When the study bell rang, I made no move to get up. Piekie, my window-side neighbor, came over and nudged me. “Study hour,” she said. Her words made my father, the farm, the dunes vanish. I wasn’t angry. I just felt flat. I knew I could get up if I put my mind to it, go to my desk, say hello to Rina, a prefect with whom I shared a desk, and spend the rest of the hou
r reading the chapter we were assigned from De Kleine Maja.* Something unyielding inside me, though, made me just stare slightly to the side of Piekie’s nose as if I were looking right through her.
Piekie tried a few more times to get me to respond, but her coaxing just reminded me of how, back home, my mother sometimes sweet-talked me into reading a story to my brothers, but I would usually refuse because my own book was so much more interesting. I now felt bad that I hadn’t listened to my mother, hadn’t been kind to my brothers. I wished it was my mother by my side now, not Piekie, asking me so nicely. If only she were here, I would get up immediately, would apologize for having been selfish. Was I being selfish now? Was I even here? Who was that girl lying on the bed, her tongue heavy, her breath too thin to speak? Why was she being so naughty?
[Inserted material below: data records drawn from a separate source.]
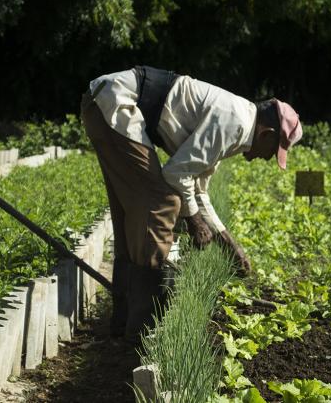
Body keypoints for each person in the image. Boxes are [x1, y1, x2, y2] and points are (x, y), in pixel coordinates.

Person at [79, 66, 302, 343]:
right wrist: (193, 221)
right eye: (274, 152)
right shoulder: (233, 123)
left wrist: (228, 243)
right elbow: (176, 174)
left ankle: (124, 319)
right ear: (266, 134)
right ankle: (143, 330)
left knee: (134, 212)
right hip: (117, 105)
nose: (268, 158)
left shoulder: (236, 122)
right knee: (161, 202)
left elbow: (198, 191)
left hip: (103, 102)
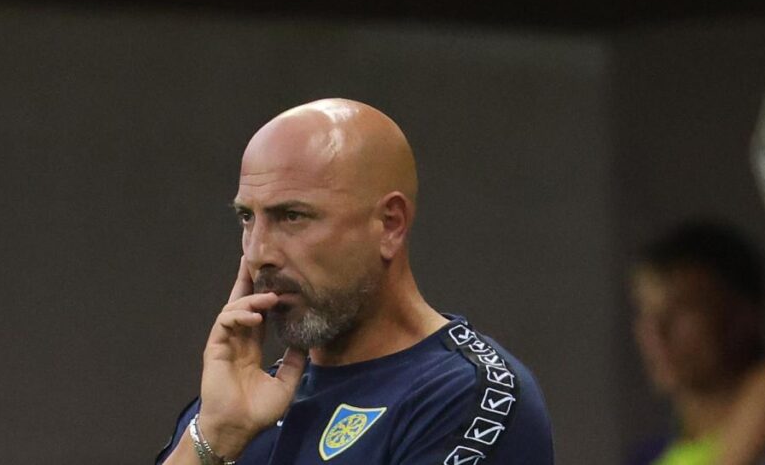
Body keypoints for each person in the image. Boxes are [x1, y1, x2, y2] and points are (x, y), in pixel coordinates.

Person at [155, 98, 553, 464]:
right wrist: (212, 439)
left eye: (292, 216)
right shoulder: (234, 407)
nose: (259, 253)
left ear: (390, 225)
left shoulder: (468, 397)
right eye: (247, 217)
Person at [627, 219, 765, 465]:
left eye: (682, 310)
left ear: (743, 317)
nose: (656, 332)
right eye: (644, 311)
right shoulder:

When Piekie called Rina, I was scared that she would immediately detect my misbehavior. However, though she was a prefect, Rina did not see into my sinner’s soul. And so my muteness continued through the housefather’s scrutiny, and that of Matron, the hostel nurse, who had been summoned from the main building. After sitting me up so gently that tears spilled onto my cheeks, Matron gripped me by the elbow and led me over to the main building. My heart womped noisily in my chest as I lay between the sick room’s stiff sheets, my gaze fixed on the halo of gray hair surrounding Matron’s nurse cap. She took my temperature and applied her stethoscope to my rib cage. Even those instruments did not register the deception of my heart, the perdition of my soul. Instead, Matron had the kitchen send me soup and called my parents.
In the morning, I sat waiting on the chair next to the bed in the same clothes I had changed into after school the day before. My school bag was at my feet. Rina had brought it over with my toothbrush and washcloth stuffed among the books. It felt very wrong not to thank her. After she left, I listened and listened for the roar of our Willys in the parking lot. I attempted to read one of the books from my bag, De Kleine Maja. I tried my voice by reading a sentence out loud: it croaked in the silence of the sick room, but it was there. I should have tried harder last night, I thought. I was deeply ashamed of having been naughty. My parents would be so disappointed.